** SOURCE DATA **
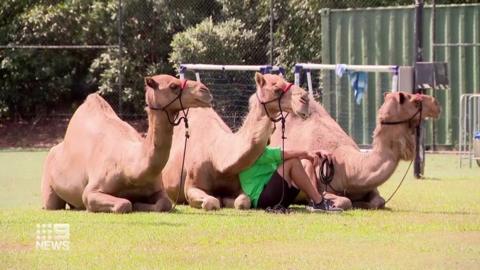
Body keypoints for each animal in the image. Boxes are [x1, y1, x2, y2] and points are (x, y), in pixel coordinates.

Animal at [40, 74, 213, 213]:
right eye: (173, 86)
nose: (205, 91)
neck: (130, 166)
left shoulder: (158, 188)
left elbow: (165, 203)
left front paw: (139, 203)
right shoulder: (91, 191)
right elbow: (123, 204)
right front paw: (134, 203)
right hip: (49, 186)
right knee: (51, 204)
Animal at [163, 73, 310, 210]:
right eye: (276, 88)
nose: (306, 99)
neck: (217, 157)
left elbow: (243, 202)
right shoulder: (191, 186)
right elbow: (211, 201)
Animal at [268, 92, 440, 210]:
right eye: (416, 101)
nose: (436, 104)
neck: (348, 168)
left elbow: (379, 201)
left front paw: (362, 203)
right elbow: (346, 201)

** YOUR OBJECTIVE **
A word-for-word copy of all the records above is required, with the pictures left out.

** SOLUTION FOR THIS PROBLEM **
Body keypoints for each animal in the image. Boxes are [x1, y1, x2, y2] and points are (x, y), in pixel coordinates.

Animal at [40, 74, 213, 213]:
right eye: (173, 86)
nose: (205, 91)
neck: (130, 166)
left shoulder: (158, 188)
left elbow: (165, 203)
left front paw: (139, 203)
right shoulder: (91, 191)
right elbow: (123, 204)
right front paw: (134, 203)
right hip: (49, 186)
right knee: (51, 204)
Animal at [163, 73, 310, 210]:
right eye: (276, 88)
nose: (306, 99)
neck: (217, 157)
left elbow: (243, 202)
right shoulder: (191, 186)
right elbow: (211, 201)
Animal at [268, 92, 440, 210]:
right eye: (416, 101)
nose: (436, 104)
neck: (348, 168)
left elbow: (379, 201)
left front paw: (362, 203)
right elbow: (346, 201)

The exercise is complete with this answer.